= Yuehwern Yih =

Taiwanese-American industrial engineer and control theorist

Yuehwern Yih is a Taiwanese-American industrial engineer and control theorist. She is the Tompkins Professor in the Edwardson School of Industrial Engineering at Purdue University, where she directs the Smart Operations and Systems Laboratory and the LASER PULSE Consortium. Her research interests include the design, modeling, and control of dynamic and complex systems, with applications including industrial and humanitarian supply chains, healthcare, and food distribution. She is also a ballroom dancer and one of two head coaches of the Purdue Latin and Ballroom Dance Team.

==Education and career==
Yih graduated from National Tsing Hua University in Taiwan in 1984. She continued her studies at the University of Wisconsin–Madison, where she completed her Ph.D. in 1988. Her dissertation, Trace driven knowledge acquisition for expert scheduling system, was supervised by Arne Thesen.

She became an assistant professor at Purdue University in 1989, and was named Tompkins Professor in 2023.

==Recognition==
Yih was a 1998 recipient of the Outstanding Young Manufacturing Engineer Award of SME. She was the 2024 recipient of the IISE David F. Baker Distinguished Research Award, the first woman to receive the award.
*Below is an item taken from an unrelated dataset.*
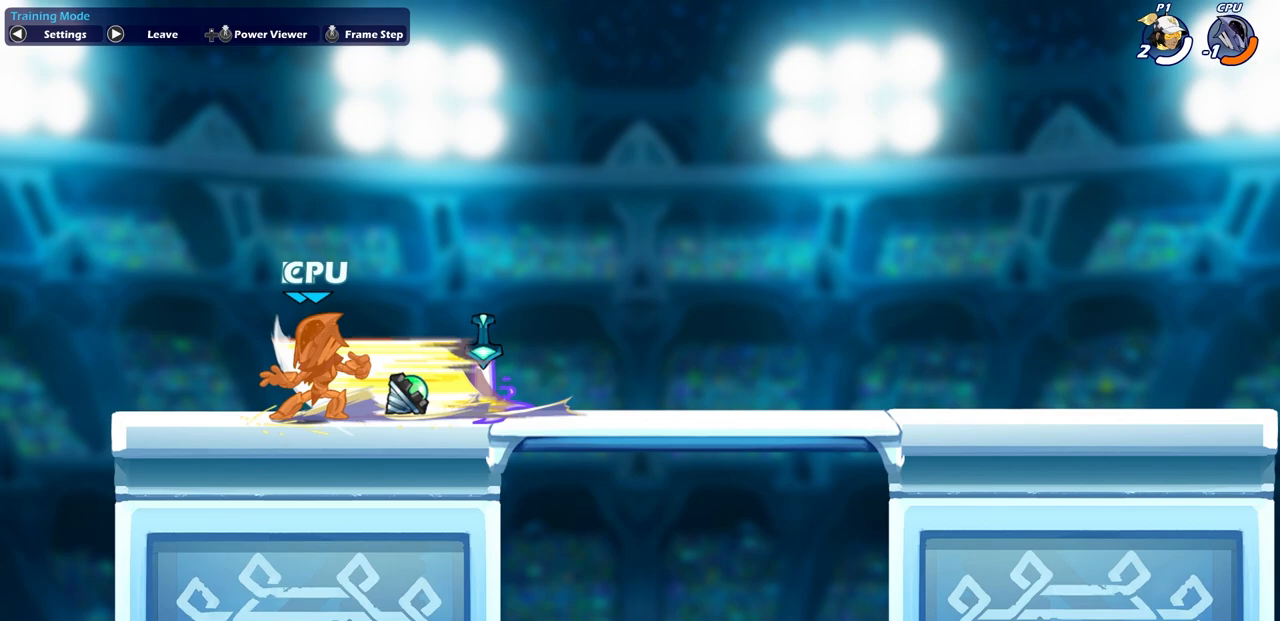
{"buttons": ["CIRCLE"], "left_stick": "center", "right_stick": "center", "events": []}
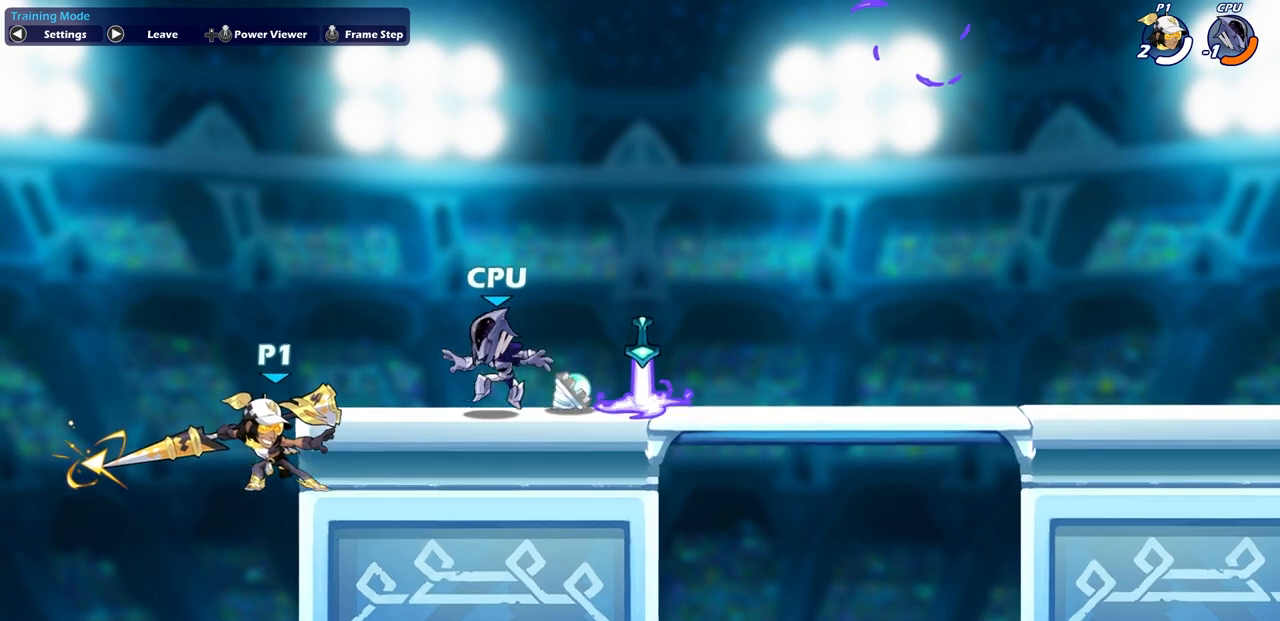
{"buttons": [], "left_stick": "center", "right_stick": "center", "events": [[83, "CIRCLE", "up"], [133, "CIRCLE", "down"], [300, "CIRCLE", "up"]]}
She became a Fellow of the Institute of Industrial Engineers (now the Institute of Industrial and Systems Engineers) in 2009. She was named to the National Academy of Engineering in 2025, "for contributions to supply chain management systems in humanitarian relief efforts and health care". In the same year, she was also named the Senior Member of the National Academy of Inventors.

==Personal life==
Yih and her husband, software engineer Daniel Dilley, are ballroom dance competitors and coaches who have led the Purdue ballroom dance team to national competitions, after founding the team in 1996. She is licensed as a general adjudicator and chairperson by the World DanceSport Federation.